**DIRECTIONS FOR THIS TASK**
Present the listing below as a Markdown table with two columns, Row and Line, numbering each line in order and leaving out blank lines. Omit the picture markers.
---+---
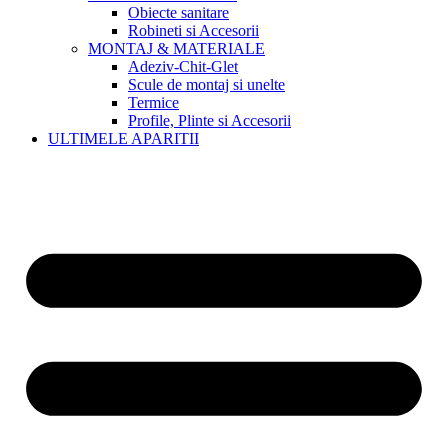
Obiecte sanitare
Robineti si Accesorii
MONTAJ & MATERIALE
Adeziv-Chit-Glet
Scule de montaj si unelte
Termice
Profile, Plinte si Accesorii
ULTIMELE APARITII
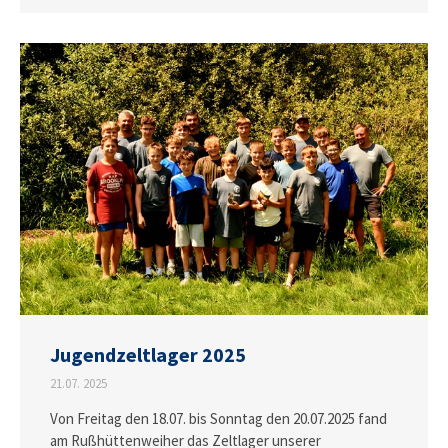
Jugendzeltlager 2025
21.07. 2025
Von Freitag den 18.07. bis Sonntag den 20.07.2025 fand
am Rußhüttenweiher das Zeltlager unserer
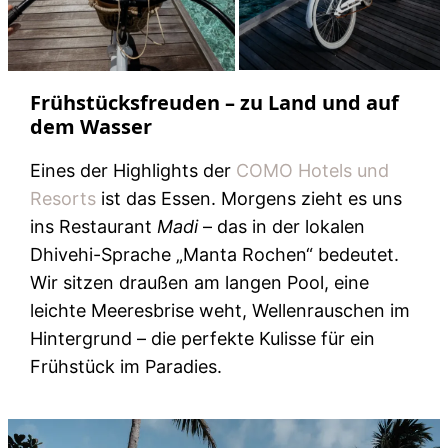
Frühstücksfreuden – zu Land und auf
dem Wasser
Eines der Highlights der
COMO Hotels und
Resorts
ist das Essen. Morgens zieht es uns
ins Restaurant
Madi
– das in der lokalen
Dhivehi-Sprache „Manta Rochen“ bedeutet.
Wir sitzen draußen am langen Pool, eine
leichte Meeresbrise weht, Wellenrauschen im
Hintergrund – die perfekte Kulisse für ein
Frühstück im Paradies.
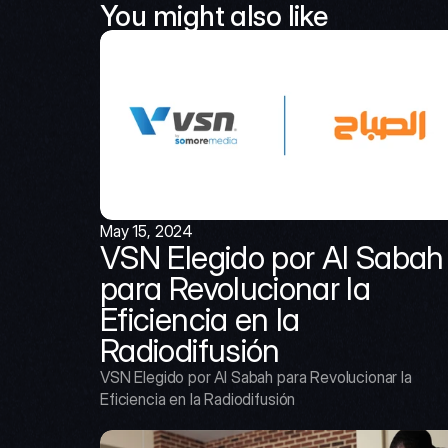
You might also like
May 15, 2024
VSN Elegido por Al Sabah 
para Revolucionar la 
Eficiencia en la 
Radiodifusión
VSN Elegido por Al Sabah para Revolucionar la 
Eficiencia en la Radiodifusión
---+---
**OUTPUT OF THE EXERCISE**
| Row | Line |
|---|---|
| 1 | Obiecte sanitare |
| 2 | Robineti si Accesorii |
| 3 | MONTAJ & MATERIALE |
| 4 | Adeziv-Chit-Glet |
| 5 | Scule de montaj si unelte |
| 6 | Termice |
| 7 | Profile, Plinte si Accesorii |
| 8 | ULTIMELE APARITII |
| 9 | Jugendzeltlager 2025 |
| 10 | 21.07. 2025 |
| 11 | Von Freitag den 18.07. bis Sonntag den 20.07.2025 fand |
| 12 | am Rußhüttenweiher das Zeltlager unserer |
| 13 | Frühstücksfreuden – zu Land und auf |
| 14 | dem Wasser |
| 15 | Eines der Highlights der |
| 16 | COMO Hotels und |
| 17 | Resorts |
| 18 | ist das Essen. Morgens zieht es uns |
| 19 | ins Restaurant |
| 20 | Madi |
| 21 | – das in der lokalen |
| 22 | Dhivehi-Sprache „Manta Rochen“ bedeutet. |
| 23 | Wir sitzen draußen am langen Pool, eine |
| 24 | leichte Meeresbrise weht, Wellenrauschen im |
| 25 | Hintergrund – die perfekte Kulisse für ein |
| 26 | Frühstück im Paradies. |
| 27 | You might also like |
| 28 | May 15, 2024 |
| 29 | VSN Elegido por Al Sabah  |
| 30 | para Revolucionar la  |
| 31 | Eficiencia en la  |
| 32 | Radiodifusión |
| 33 | VSN Elegido por Al Sabah para Revolucionar la  |
| 34 | Eficiencia en la Radiodifusión |